Ruminations

Blog dedicated primarily to randomly selected news items; comments reflecting personal perceptions

Tuesday, April 11, 2017

Agriculture and Climate Change

"It's a side-effect of agriculture that could be addressed with some relatively simple measures."
"We are always going to have to eat, so this is not going to go away."
Professor Claudia Wagner-Riddle, Atmospheric Sciences, University of Guelph

"It was surprising to see the results."
"I don't think anyone would have expected that."
Ron Bonnett, president, Canadian Federation of Agriculture
A horse stands on a fog-shrouded hill at a farm on Shannonville Road in Tyendinaga Township northeast of Belleville, Ont. Luke Hendry/Postmedia

A team of Guelph researchers led by Professor Wagner-Riddle placed devices on agricultural fields in Ontario and Manitoba, to automatically analyze gases flowing upward into the atmosphere from the fields for periods of fourteen and nine years respectively. The data collected was used by the researchers to account for yearly variations in conditions. Readings were gathered as well from another ten Canadian locations. Nor were the U.S., Japan, China and Germany ignored, for data was collected from those sources as well.

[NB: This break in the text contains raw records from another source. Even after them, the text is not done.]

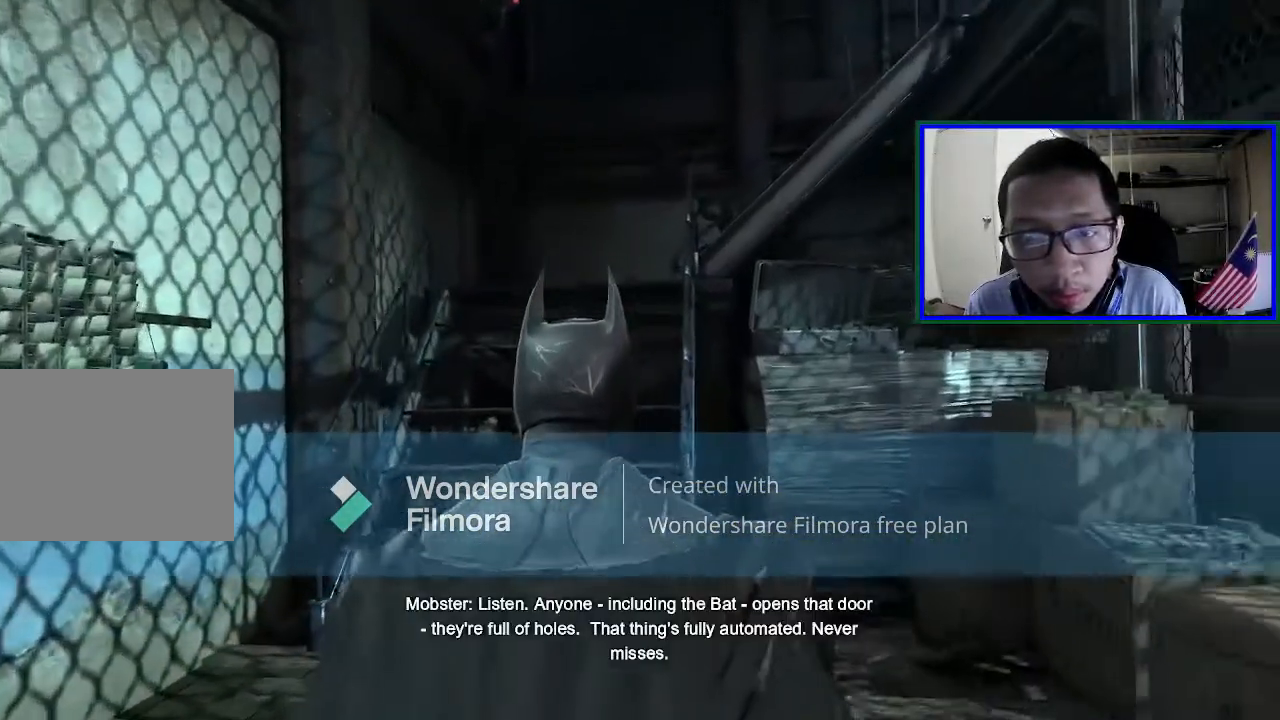
{"buttons": [], "left_stick": "up", "right_stick": "center", "events": [[500, "right_stick", "center"]]}
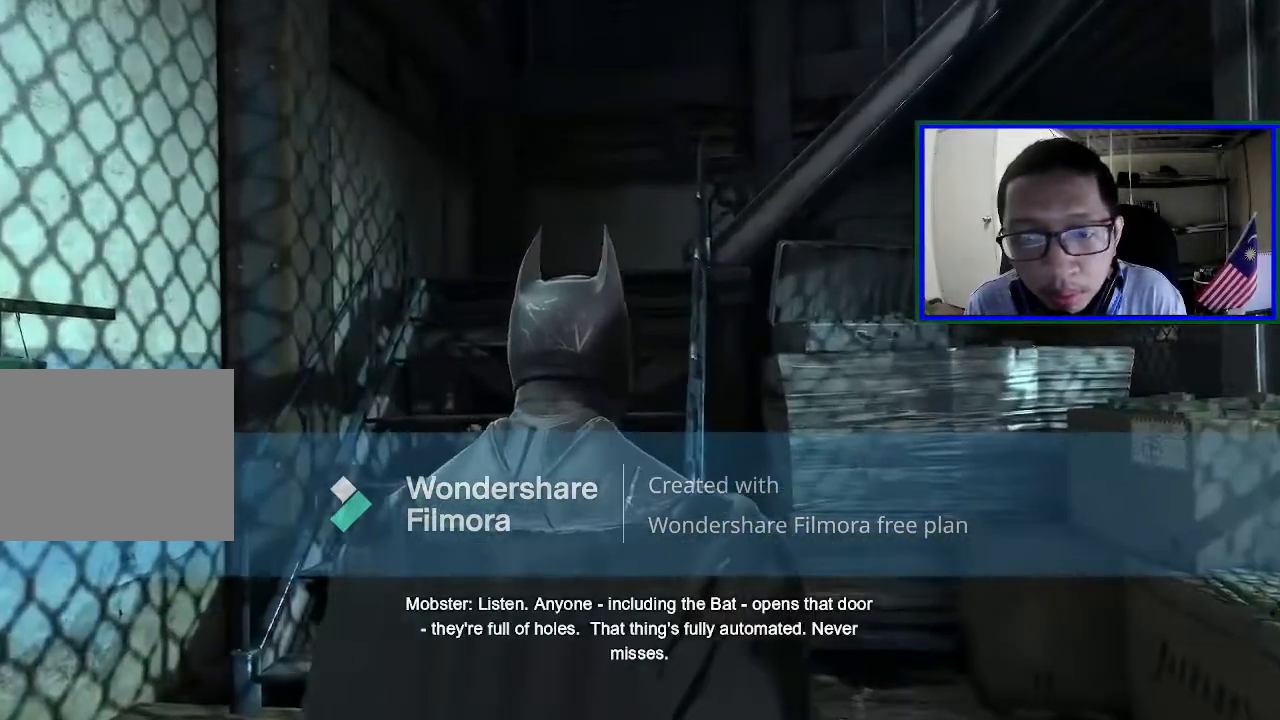
{"buttons": [], "left_stick": "up-left", "right_stick": "center", "events": [[400, "left_stick", "up-left"]]}
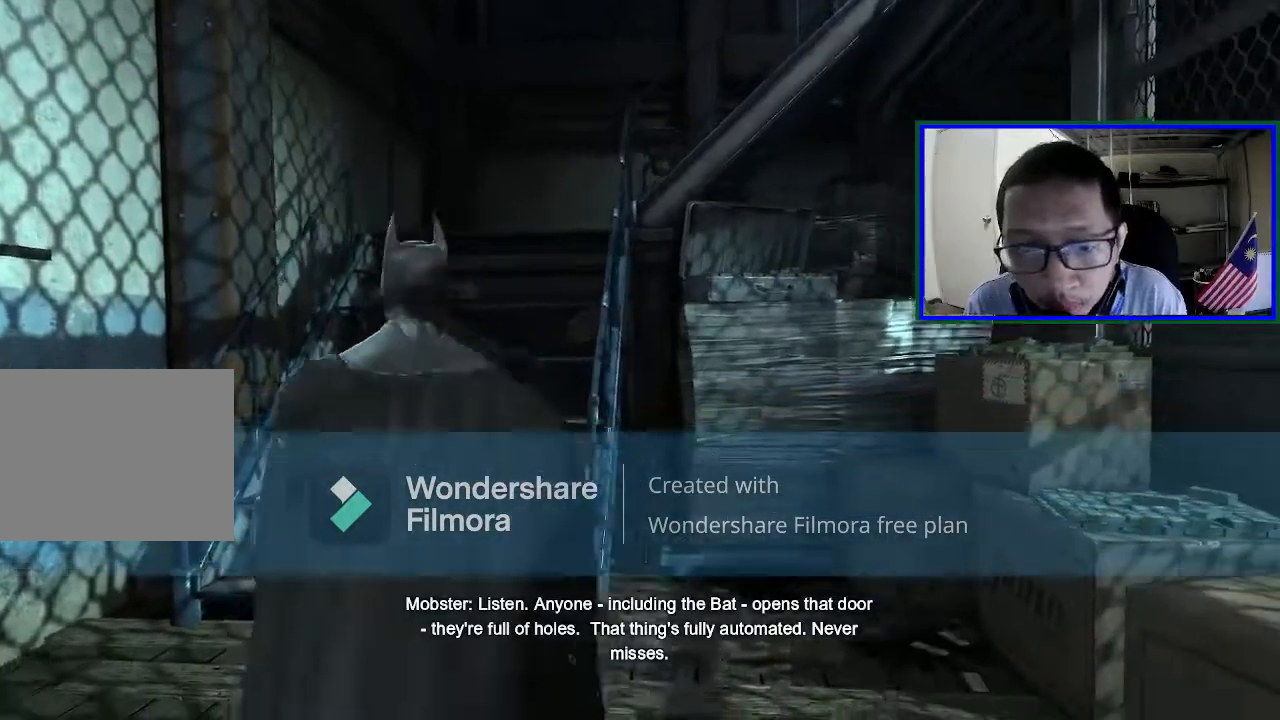
{"buttons": ["A"], "left_stick": "up", "right_stick": "center", "events": [[133, "A", "down"], [200, "left_stick", "up"]]}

The researchers took that bounty of information, then proceeded to extrapolate their findings to cropland worldwide in landscapes subject to freeze-and-thaw cycles, transiting the seasons from winter to spring. The conclusion reached in this study was that the unique process of cropland freeze-and-thaw cycles churn out a  teragram -- one billion kilograms -- of nitrous oxide annually. This data has never before been quantified.
U of G developed technology used to monitor and measure nitrous oxide emissions from thawing croplands. University of Guelph

Nitrous oxide is more commonly referred to as laughing gas, used as a dental anaesthetic. It accounts for something in the range of under ten percent of greenhouse gas emissions. Its presence in the atmosphere, however, is no laughing matter since it is close to 300 times as capable as carbon dioxide at trapping energy relating to the greenhouse gas effect believed to be at the core of our warming planet.

While it has been known for quite awhile that agriculture represents a primary source of nitrous oxide emissions resulting from the nitrogen-based fertilizer used worldwide in the production of food, the impact of fields in northern climates that freeze during the winter, then thaw has never before been evaluated. Now, the study published in the journal Nature Geoscience definitively points out that as ground defrosts, microbial activity releases nitrous oxide into the environment.

The study's conclusion quantifying the contribution of agriculture to production of nitrous oxide is that the issue has been underestimated by 17 to 28 percent. And because of its contribution to global warming, where climate change effectively reduces the amount of snow serving as an insulating layer over soil in winter, the ground may, as a result be more likely to freeze, ensuring the thaw will produce conditions leading to the release of nitrous oxide into the atmosphere.
Spring thaw of croplands is a big and overlooked contributor to global greenhouse gas emissions, according to a first-ever study by University of Guelph researchers. University of Guelph

Dr. Wagner-Riddle feels that the contribution of agricultural fields' springtime release of the gas merits countermeasures. Even recognizing that industrial sources of pollution are greater than the greenhouse-gas expelled by croplands the issue should be a source of concern. Farmers should be encouraged to leave nitrogen-absorbing "cover crops" on fields throughout the winter. Farmers, aware of their part in the climate-change phenomenon which includes methane emissions from livestock manure, are likely to want to be involved in altering the equation.

Mr. Bonnett of the Canadian Federation of Agriculture has stated that many Canadian farmers already have seen the merits involved in no-till farming, some using cover crops at the present time and recognizing the benefits of both measures being useful to farming itself, while the fact that it enhances the environment is considered an additional, valuable bonus.

So the issue of planting cover crops to remain in the earth over winter, along with no-till farming, where the ground is not ploughed up and crop remnants ploughed under, post-harvest, are known to reduce nitrous oxide emissions, while at the same time making less work for the farmer in a more efficient technique that has growing acceptance among the farming community.